ソフトバンク社長の孫氏は5月のロイターへのインタビューで、「Alibabaが上場しても、ソフトバンクがAlibaba上場時にAlibabaの株を売却することは考えていない。」と答えていますが、上場で所有株の簿価額が確定することで、それを担保に金融会社から更に融資を受けるなど、キャッシュを準備することが出来るようになるでしょう。そして、更なる「世界制覇」の野望の元に、通信・ネット・ロボット技術関連企業の買収案件が増えていくような気がします。
【Reuters】Japan’s SoftBank won’t cash in Alibaba stake on market debut – 2014年5月7日
【Reuters】Mega-IPO to rekindle the ‘bromance’ behind Alibaba’s rise – 2014年8月27日
Bloomberg誌が内部の事情に詳しいドイツテレコムの上層マネージャーからの情報として昨日報告したところによると、T-Mobile USの66%の株を所有するドイツテレコムは「一株$35以上でT-Mobile US買収の提案があれば、話に応じる」と考えているようです。
【Bloomberg】Deutsche Telekom Said Open to T-Mobile Talks at $35/Share – 2014年8月29日
ソフトバンク/Sprintが「アメリカ規制当局の承認を得られる見込みが無い」として断念したT-Mobile USですが、ドイツテレコムはT-Mobile USの評価額を「一株$35~$40を妥当」と考えている様子で、この金額での買収提案があればいつでも交渉をオープンする用意があるようです。公表されていないソフトバンク/SprintのT-Mobile US買収提案は、一株当り約$40だったと推測されています。
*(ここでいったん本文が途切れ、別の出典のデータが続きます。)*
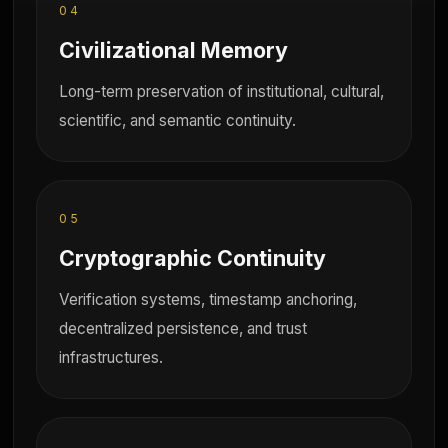
04
Civilizational Memory
Long-term preservation of institutional, cultural,
scientific, and semantic continuity.
05
Cryptographic Continuity
Verification systems, timestamp anchoring,
decentralized persistence, and trust
infrastructures.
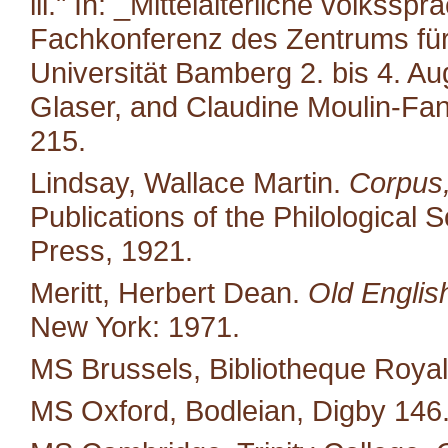
iii." In: _Mittelalterliche volkss
Fachkonferenz des Zentrums für M
Universität Bamberg 2. bis 4. A
Glaser, and Claudine Moulin-Fan
215.
Lindsay, Wallace Martin.
Corpus,
Publications of the Philological 
Press, 1921.
Meritt, Herbert Dean.
Old Englis
New York: 1971.
MS Brussels, Bibliotheque Royal
MS Oxford, Bodleian, Digby 146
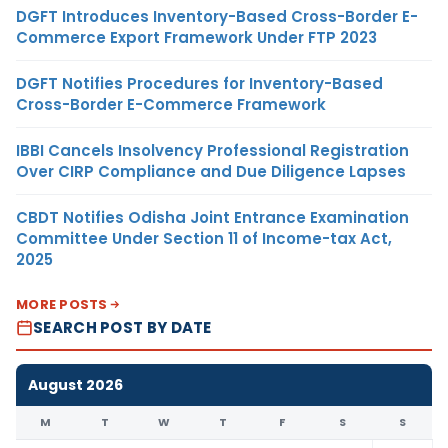
DGFT Introduces Inventory-Based Cross-Border E-
Commerce Export Framework Under FTP 2023
DGFT Notifies Procedures for Inventory-Based
Cross-Border E-Commerce Framework
IBBI Cancels Insolvency Professional Registration
Over CIRP Compliance and Due Diligence Lapses
CBDT Notifies Odisha Joint Entrance Examination
Committee Under Section 11 of Income-tax Act,
2025
MORE POSTS
SEARCH POST BY DATE
August 2026
M
T
W
T
F
S
S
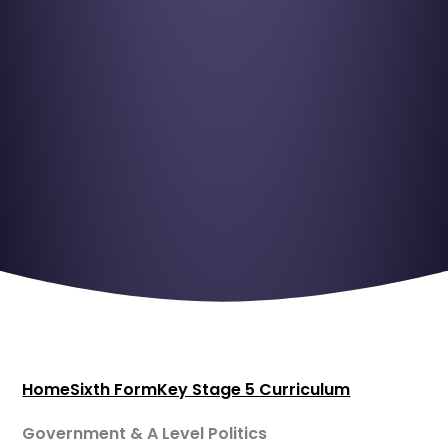
Home
Sixth Form
Key Stage 5 Curriculum
Government & A Level Politics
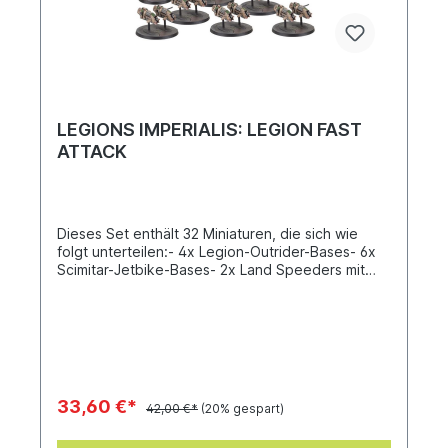
LEGIONS IMPERIALIS: LEGION FAST
ATTACK
Dieses Set enthält 32 Miniaturen, die sich wie
folgt unterteilen:- 4x Legion-Outrider-Bases- 6x
Scimitar-Jetbike-Bases- 2x Land Speeders mit
Schwerem Flammenwerfer und Multimelter- 2x
Land Speeders mit Plasmakanone und Schwerem
Bolter- 4x Legion Javelins, je mit den folgenden
Waffenoptionen:– 2x Lascannons in den
Seitenkuppeln– 2x Cyclone Missile Launchers in
den SeitenkuppelnDIeser Bausatz besteht aus
132 Kunststoffteilen und enthält 10x Legions-
33,60 €*
42,00 €*
(20% gespart)
Imperialis-Bases (32 mm) und 10x Legions-
Imperialis-Bases (25 mm). Diese Miniaturen sind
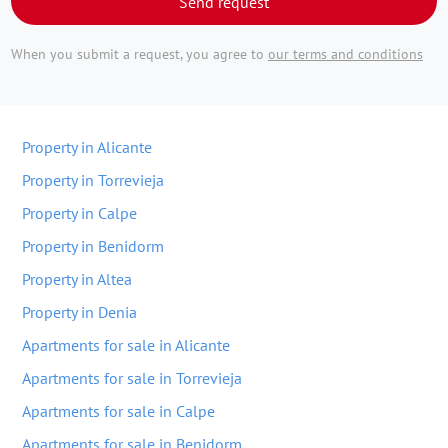
Send request
When you submit a request, you agree to
our terms and conditions
Property in Alicante
Property in Torrevieja
Property in Calpe
Property in Benidorm
Property in Altea
Property in Denia
Apartments for sale in Alicante
Apartments for sale in Torrevieja
Apartments for sale in Calpe
Apartments for sale in Benidorm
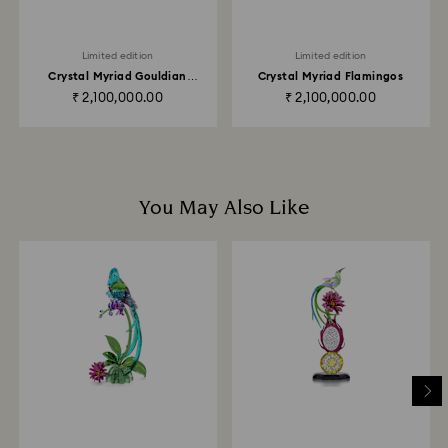
Returns via Swarovski store: Returns will be processed
to the original payment method and will take up to 3-7
Limited edition
Limited edition
business days for the credit to be applied.
Crystal Myriad Gouldian
Crystal Myriad Flamingos
Finches
₹ 2,100,000.00
₹ 2,100,000.00
You May Also Like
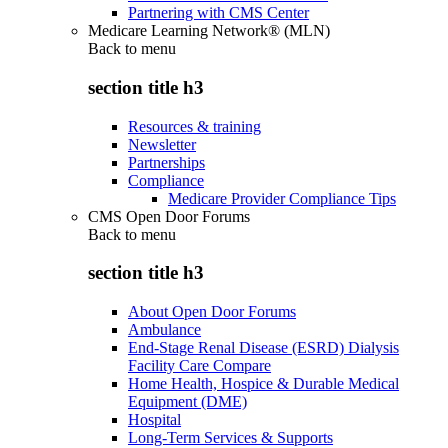
Partnering with CMS Center
Medicare Learning Network® (MLN)
Back to
menu
section title h3
Resources & training
Newsletter
Partnerships
Compliance
Medicare Provider Compliance Tips
CMS Open Door Forums
Back to
menu
section title h3
About Open Door Forums
Ambulance
End-Stage Renal Disease (ESRD) Dialysis
Facility Care Compare
Home Health, Hospice & Durable Medical
Equipment (DME)
Hospital
Long-Term Services & Supports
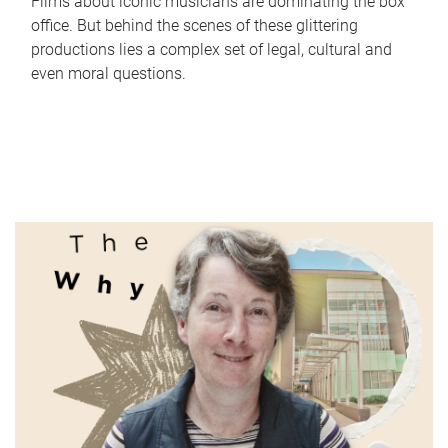
Films about iconic musicians are dominating the box
office. But behind the scenes of these glittering
productions lies a complex set of legal, cultural and
even moral questions.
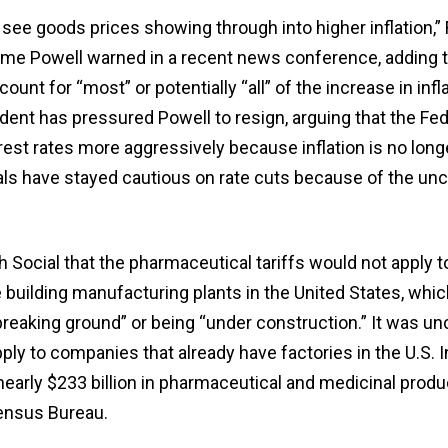
see goods prices showing through into higher inflation,” 
me Powell warned in a recent news conference, adding t
unt for “most” or potentially “all” of the increase in infl
ident has pressured Powell to resign, arguing that the Fe
est rates more aggressively because inflation is no long
als have stayed cautious on rate cuts because of the unc
 Social that the pharmaceutical tariffs would not apply t
 building manufacturing plants in the United States, whic
breaking ground” or being “under construction.” It was u
pply to companies that already have factories in the U.S. I
early $233 billion in pharmaceutical and medicinal produ
ensus Bureau.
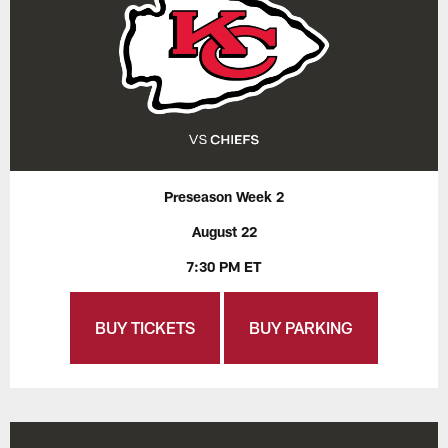
Preseason Week 2
August 22
7:30 PM ET
BUY TICKETS
BUY PARKING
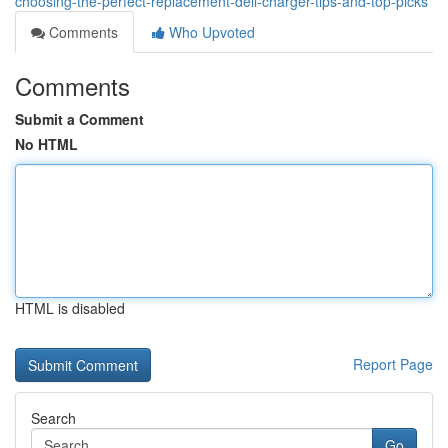
choosing-the-perfect-replacement-dell-charger-tips-and-top-picks
Comments
Who Upvoted
Comments
Submit a Comment
No HTML
HTML is disabled
Report Page
Search
Go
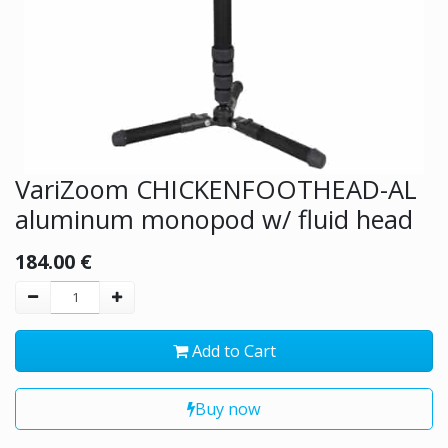
VariZoom CHICKENFOOTHEAD-AL
aluminum monopod w/ fluid head
184.00
€
Add to Cart
Buy now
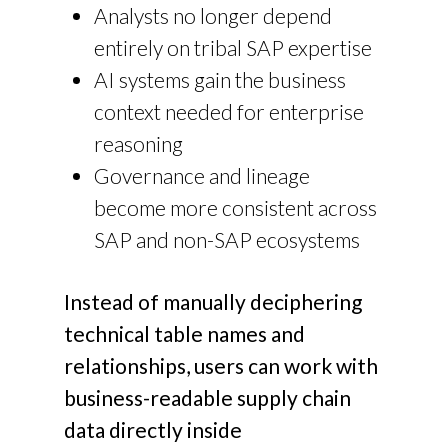
Analysts no longer depend
entirely on tribal SAP expertise
AI systems gain the business
context needed for enterprise
reasoning
Governance and lineage
become more consistent across
SAP and non-SAP ecosystems
Instead of manually deciphering
technical table names and
relationships, users can work with
business-readable supply chain
data directly inside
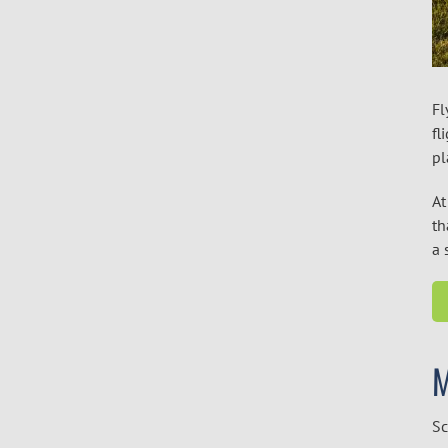
Fl
fl
pl
At
th
a 
Sc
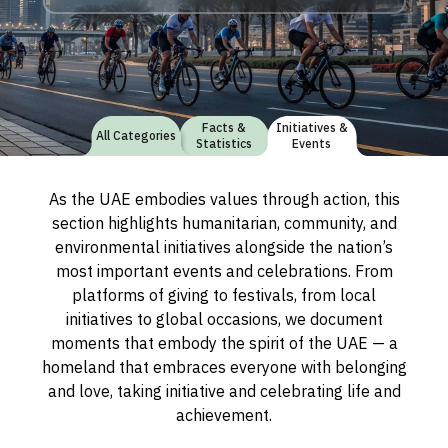
Facts &
Initiatives &
All Categories
Statistics
Events
As the UAE embodies values through action, this
section highlights humanitarian, community, and
environmental initiatives alongside the nation’s
most important events and celebrations. From
platforms of giving to festivals, from local
initiatives to global occasions, we document
moments that embody the spirit of the UAE — a
homeland that embraces everyone with belonging
and love, taking initiative and celebrating life and
achievement.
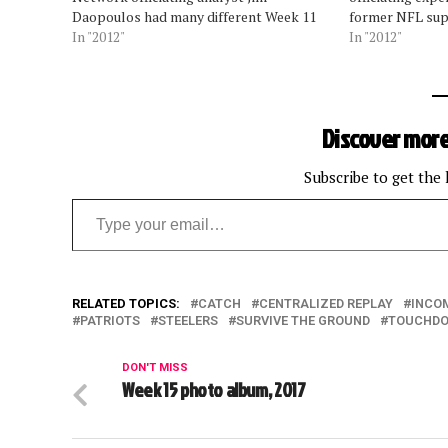
Daopoulos had many different Week 11
former NFL sup
calls to break down and all dealt with
In "2012"
Sports Network 
In "2012"
the referee going under the hood to
Daopoulos had 
review a play. Daopoulos, a former
explain during 
officiating supervisor…
Daopoulos talk
circumstances 
Discover more
Subscribe to get the 
Type your email…
RELATED TOPICS:
CATCH
CENTRALIZED REPLAY
INCO
PATRIOTS
STEELERS
SURVIVE THE GROUND
TOUCHD
DON'T MISS
Week 15 photo album, 2017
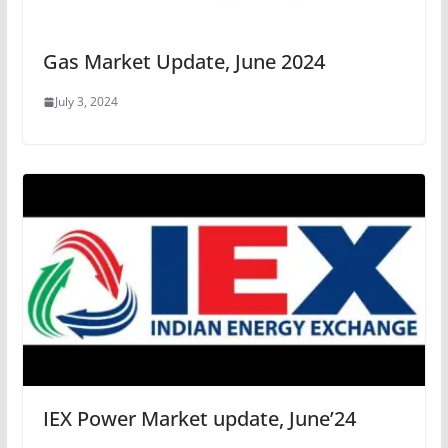
Gas Market Update, June 2024
July 3, 2024
IEX Power Market update, June’24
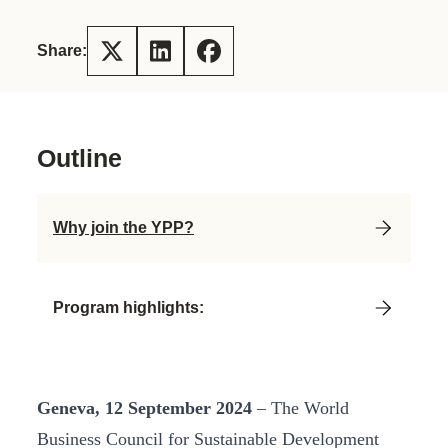
Share:
Outline
Why join the YPP?
Program highlights:
Geneva, 12 September 2024
– The World
Business Council for Sustainable Development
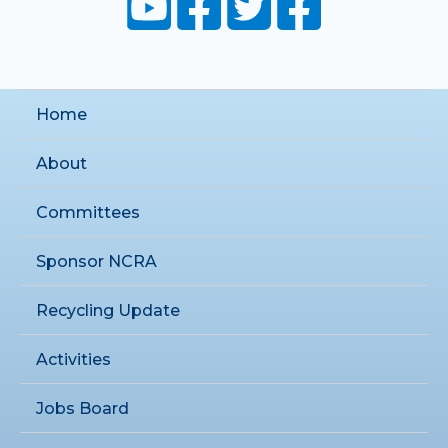
Home
About
Committees
Sponsor NCRA
Recycling Update
Activities
Jobs Board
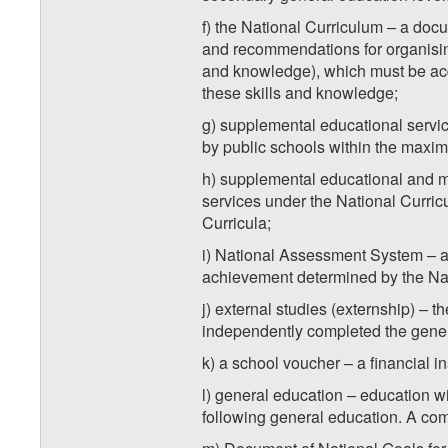
f) the National Curriculum – a docum
and recommendations for organising
and knowledge), which must be acqu
these skills and knowledge;
g) supplemental educational servic
by public schools within the maxim
h) supplemental educational and me
services under the National Curric
Curricula;
i) National Assessment System – a 
achievement determined by the Nati
j) external studies (externship) – 
independently completed the gene
k) a school voucher – a financial in
l) general education – education wit
following general education. A com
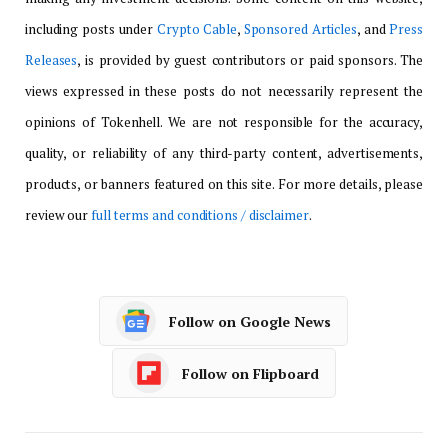
including posts under
Crypto Cable
,
Sponsored Articles
, and
Press
Releases
, is provided by guest contributors or paid sponsors. The
views expressed in these posts do not necessarily represent the
opinions of Tokenhell. We are not responsible for the accuracy,
quality, or reliability of any third-party content, advertisements,
products, or banners featured on this site. For more details, please
review our
full terms and conditions / disclaimer
.
Follow on Google News
Follow on Flipboard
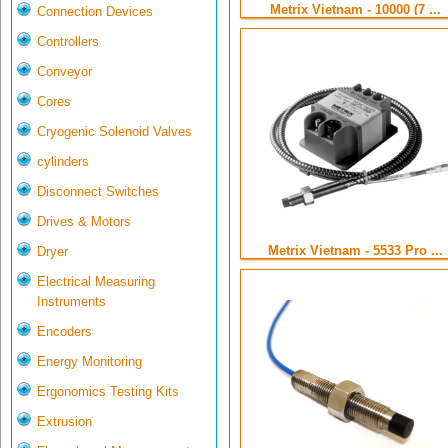
Metrix Vietnam - 10000 (7 ...
Connection Devices
Controllers
Conveyor
Cores
Cryogenic Solenoid Valves
cylinders
Disconnect Switches
Drives & Motors
Metrix Vietnam - 5533 Pro ...
Dryer
Electrical Measuring
Instruments
Encoders
Energy Monitoring
Ergonomics Testing Kits
Extrusion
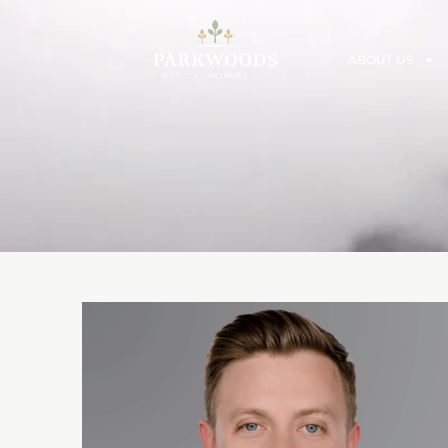
ABOUT US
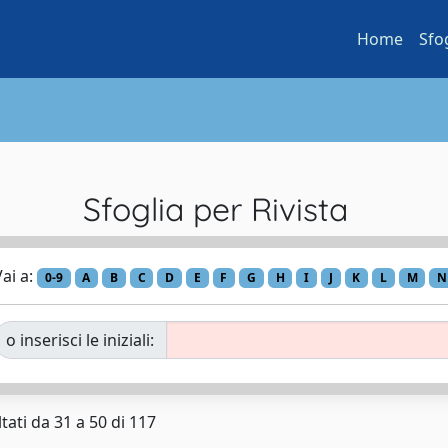
Home
Sfo
Sfoglia per Rivista
ai a:
0-9
A
B
C
D
E
F
G
H
I
J
K
L
M
N
o inserisci le iniziali:
tati da 31 a 50 di 117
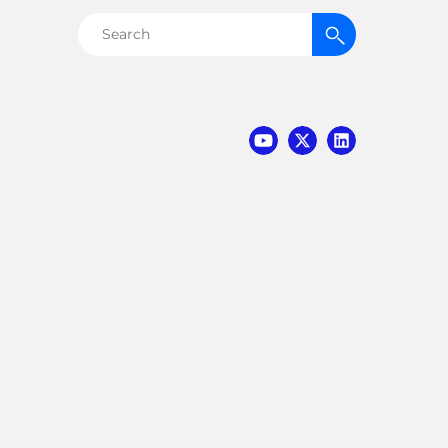
Search
for:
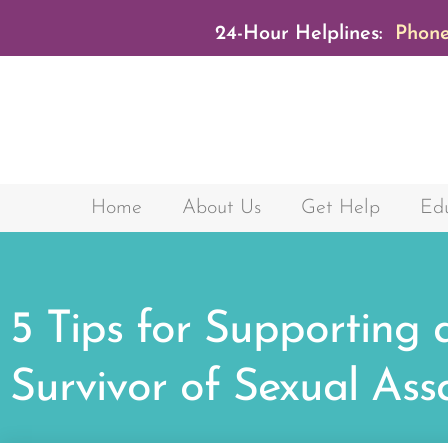
24-Hour Helplines:
Phone
Home
About Us
Get Help
Edu
5 Tips for Supporting 
Survivor of Sexual Ass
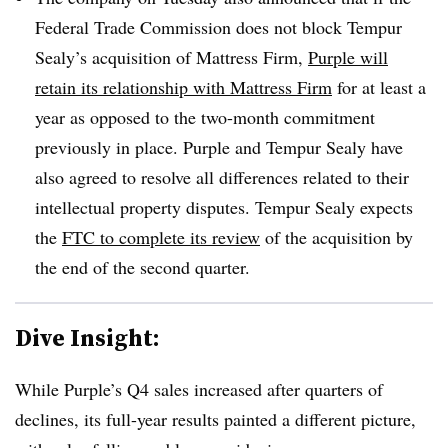
Federal Trade Commission does not block Tempur
Sealy’s acquisition of Mattress Firm,
Purple will
retain its relationship with Mattress Firm
for at least a
year as opposed to the two-month commitment
previously in place. Purple and Tempur Sealy have
also agreed to resolve all differences related to their
intellectual property disputes. Tempur Sealy expects
the
FTC to complete its review
of the acquisition by
the end of the second quarter.
Dive Insight:
While Purple’s Q4 sales increased after quarters of
declines, its full-year results painted a different picture,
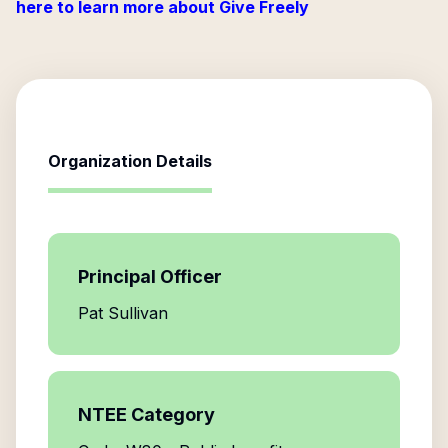
here to learn more about Give Freely
Organization Details
Principal Officer
Pat Sullivan
NTEE Category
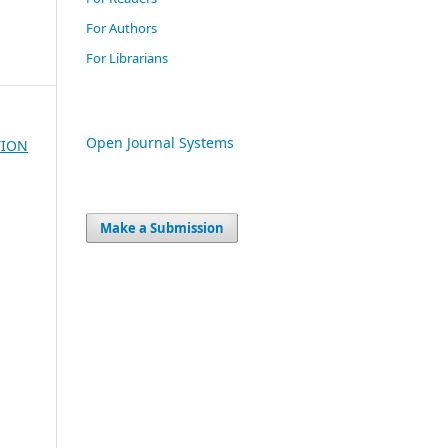
For Authors
For Librarians
Open Journal Systems
TION
Make a Submission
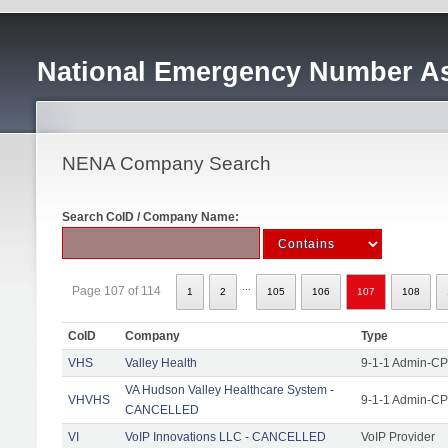
National Emergency Number As
NENA Company Search
Search CoID / Company Name:
...
Page 107 of 114
1
2
105
106
107
108
CoID
Company
Type
VHS
Valley Health
9-1-1 Admin-CPE
VA Hudson Valley Healthcare System -
VHVHS
9-1-1 Admin-CP
CANCELLED
VI
VoIP Innovations LLC - CANCELLED
VoIP Provider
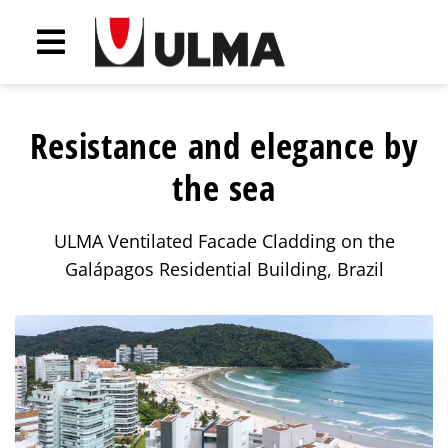
Resistance and elegance by
the sea
ULMA Ventilated Facade Cladding on the
Galápagos Residential Building, Brazil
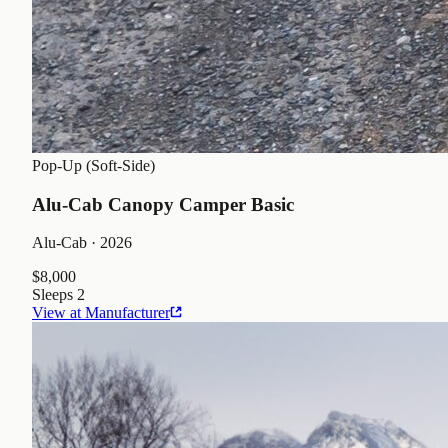
Pop-Up (Soft-Side)
Alu-Cab Canopy Camper Basic
Alu-Cab
· 2026
$8,000
Sleeps
2
View at Manufacturer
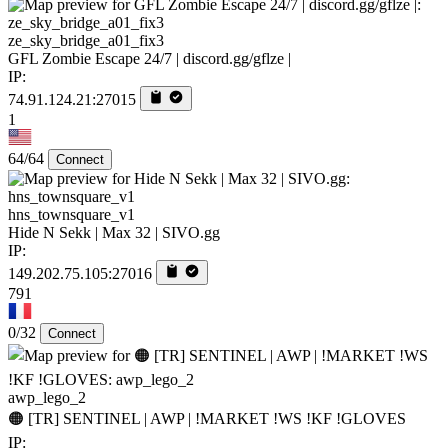
ze_sky_bridge_a01_fix3
GFL Zombie Escape 24/7 | discord.gg/gflze |
IP:
74.91.124.21:27015
1
64/64
Connect
hns_townsquare_v1
Hide N Sekk | Max 32 | SIVO.gg
IP:
149.202.75.105:27016
791
0/32
Connect
awp_lego_2
🟠 [TR] SENTINEL | AWP | !MARKET !WS !KF !GLOVES
IP:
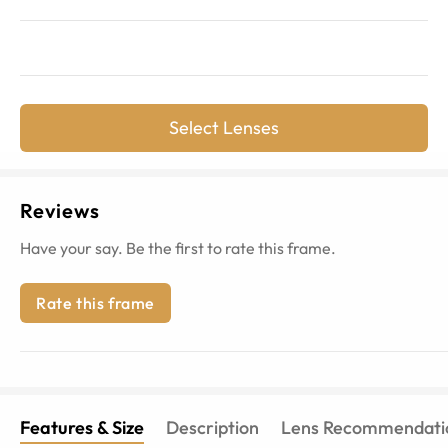
Select Lenses
Reviews
Have your say. Be the first to rate this frame.
Rate this frame
Features & Size
Description
Lens Recommendati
T-Mobile USに対しては先月後半、フランスの第4位の通信会社Iliad(イリアド)社が、T-Mobile USの全株のうちの57%を一株$33(合計150億ドル)で購入する提案を提示しましたが、ドイツテレコム/T-Mobile USは買収価格が低いとして拒絶しています。
このドイツテレコムの情報がリークされたことにより、Iliad社は前よりも高い買収提案を準備したり、または、DISH Network(アメリカ第2位の衛星TV会社)など他社が対抗する買収提案を準備してくる可能性も出てきます。
T-Mobile USの昨日(2014年8月29日)の株価は終値$30.08で取引されており、株価総額は240億ドルとなります。
ドイツテレコムはT-Mobile USとMetroPCSが合併した2013年5月1日に「合併後のT-Mobile USの株を、1年6ヶ月は部分売りしない(一括売りの可能性は否定していない)」とMetroPCSの株主に自主的に約束していましたが、その自主規制が2014年11月1日から解禁となり、ドイツテレコムが必要と思えばいつでも市場でT-Mobile USの株を売却することが出来るようになります。
また、同社を満足させるような買収提案が無い今は、T-Mobile USの所有周波数の獲得のために資金を準備し、2014年11月13日から開始される予定のAWS-3周波数帯の入札に参加し、来年の低周波数(600MHz)の入札にも独自参加する予定で、T-Mobile USのLTE周波数充実を計って行きます。